When I think about what I want to achieve, it’s simply a contribution. Gamified citizen science is something that could attract millions of players and have a massive impact. But even a dozen consistent users is something that should be celebrated. My mindset has changed from the Silicon Valley/VC-inspired “growth is the only thing that matters” culture. While it would be great if I could make a living off Star Sailors (or any of my projects), gone are the days where I’m dreaming of the sports cars (well, also because the NDIS has banned me from driving in Australia due to my disability) and the fast lifestyle built from Star Sailors. Only these questions matter - does it help? Does it contribute? And - just as important - do I enjoy building it; and does it satisfy me? Do I play my own game (I think the answer has to be yes).

This contribution does not need to make money. Can the lights stay on? Well, Star Sailors currently costs around CHF 230 each month to run - database, domain, hosting, image/media transformations, email & distribution. 200 of that has been covered, for the last 2 years, by generous donations from figures in the Victorian science communication industry. So I spend around 30 Swiss Francs each month on a hobby that I hope will continue to make a small impact and contribution. If and when Supabase and Vercel allow you to buy 100 year plans, I can just buy that and then we’re set. The lights will be on for 100 years. Based on current costings, Star Sailors can grow to 10,000 daily active users and not cause any increase in costs to me. That would be amazing.

I didn’t enjoy high school at all. That was for a number of reasons (the administration of Perth Modern School has a lot of responsibility due to them allowing the rampant drug usage and isolationist, perfectionist culture to permeate for a decade), but the main reason was I just didn’t perform in tests and examinations. At a school like Perth Mod, getting a high test score was worth more than a thorough understanding of the topic, and we all knew that. That’s the system that we’ve had in western education for hundreds of years. And that system never worked for me.

Due to the isolationist nature of Mod, I was convinced that my test scores were so abysmal that I wouldn’t be accepted into university to study astrophysics (and, at times, that I wouldn’t be accepted into university at all). After 6 years, the culture were even scraping an A was considered to be a “disappointment” had taken its toll on my self-esteem, and I didn’t really have great plans for the future. Citizen science appealed to me because it promised the ability to contribute to scientific research without a degree.

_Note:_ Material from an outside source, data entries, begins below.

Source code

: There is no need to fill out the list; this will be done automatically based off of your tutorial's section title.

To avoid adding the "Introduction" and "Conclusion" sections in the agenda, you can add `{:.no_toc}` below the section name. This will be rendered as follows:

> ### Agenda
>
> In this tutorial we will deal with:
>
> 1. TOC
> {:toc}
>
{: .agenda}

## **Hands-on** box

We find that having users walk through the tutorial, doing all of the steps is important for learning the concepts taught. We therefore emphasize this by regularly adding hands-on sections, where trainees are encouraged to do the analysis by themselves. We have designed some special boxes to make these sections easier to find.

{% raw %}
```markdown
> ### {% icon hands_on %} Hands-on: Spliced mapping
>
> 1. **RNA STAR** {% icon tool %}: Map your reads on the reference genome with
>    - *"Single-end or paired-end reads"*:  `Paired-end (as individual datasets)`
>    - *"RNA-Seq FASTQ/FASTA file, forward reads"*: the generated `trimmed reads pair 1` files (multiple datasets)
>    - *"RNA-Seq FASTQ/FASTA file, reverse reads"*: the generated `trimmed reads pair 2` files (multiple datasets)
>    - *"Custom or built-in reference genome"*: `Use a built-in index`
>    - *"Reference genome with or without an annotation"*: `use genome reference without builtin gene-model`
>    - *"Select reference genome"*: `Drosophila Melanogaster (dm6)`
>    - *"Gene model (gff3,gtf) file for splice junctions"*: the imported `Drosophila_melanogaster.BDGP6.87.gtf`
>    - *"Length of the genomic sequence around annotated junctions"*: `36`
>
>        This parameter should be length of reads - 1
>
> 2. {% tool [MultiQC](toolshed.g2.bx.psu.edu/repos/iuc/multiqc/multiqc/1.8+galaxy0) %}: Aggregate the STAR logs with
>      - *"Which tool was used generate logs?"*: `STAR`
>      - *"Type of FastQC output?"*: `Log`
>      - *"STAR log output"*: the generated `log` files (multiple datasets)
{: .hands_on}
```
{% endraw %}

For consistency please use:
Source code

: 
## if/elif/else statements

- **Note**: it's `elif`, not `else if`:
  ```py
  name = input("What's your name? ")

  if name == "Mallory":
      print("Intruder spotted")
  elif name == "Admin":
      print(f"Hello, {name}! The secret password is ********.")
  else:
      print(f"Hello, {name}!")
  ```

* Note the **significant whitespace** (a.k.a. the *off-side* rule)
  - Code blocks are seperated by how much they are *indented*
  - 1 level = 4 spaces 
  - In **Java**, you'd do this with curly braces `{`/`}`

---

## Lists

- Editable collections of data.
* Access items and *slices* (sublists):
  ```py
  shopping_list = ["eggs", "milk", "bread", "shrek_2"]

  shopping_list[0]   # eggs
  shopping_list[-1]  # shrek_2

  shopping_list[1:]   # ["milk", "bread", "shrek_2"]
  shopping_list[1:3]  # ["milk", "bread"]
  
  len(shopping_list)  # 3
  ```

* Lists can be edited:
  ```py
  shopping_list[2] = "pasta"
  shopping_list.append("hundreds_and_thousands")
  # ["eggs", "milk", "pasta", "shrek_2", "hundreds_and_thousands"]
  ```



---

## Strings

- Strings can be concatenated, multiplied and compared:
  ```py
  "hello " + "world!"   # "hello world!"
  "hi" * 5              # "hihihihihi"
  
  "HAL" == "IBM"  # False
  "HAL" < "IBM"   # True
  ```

That was sort of the ‘last resort’ for me for a little while. I learnt to program (thanks to my incredible computer science teacher, Dervish) and that kept me going at times where school got to be too much.

And then Covid happened. I was finishing high school, and it turns out my grades were more than enough to get into university. I ended up getting an offer from Curtin University to study computer science (if I remember correctly, I was to major in game design). My future seemed set.

Until it wasn’t. Immediately after graduation, I began working as an engineer with ShareSqair in Perth, as their first hire. I raised some funds for my game Star Sailors, moved into an office, made hires and eventually did my Series A raise (totally around 50,000 on a degree that would be at best out of date, and at worst, over-saturated and worthless? Western men had been told for the better part of a decade that computer science was the key to easy money. Additionally, we had a massive number of international students soaking up scholarship and internship opportunities. The job market in Perth for comp sci roles has never been great. I didn’t want to be one of 10,000 students competing for 5 shitty internships. So in the end, I just decided to defer my enrolment. And outside of a mathematics & industrial design course at Swinburne in 2023, I haven’t been back.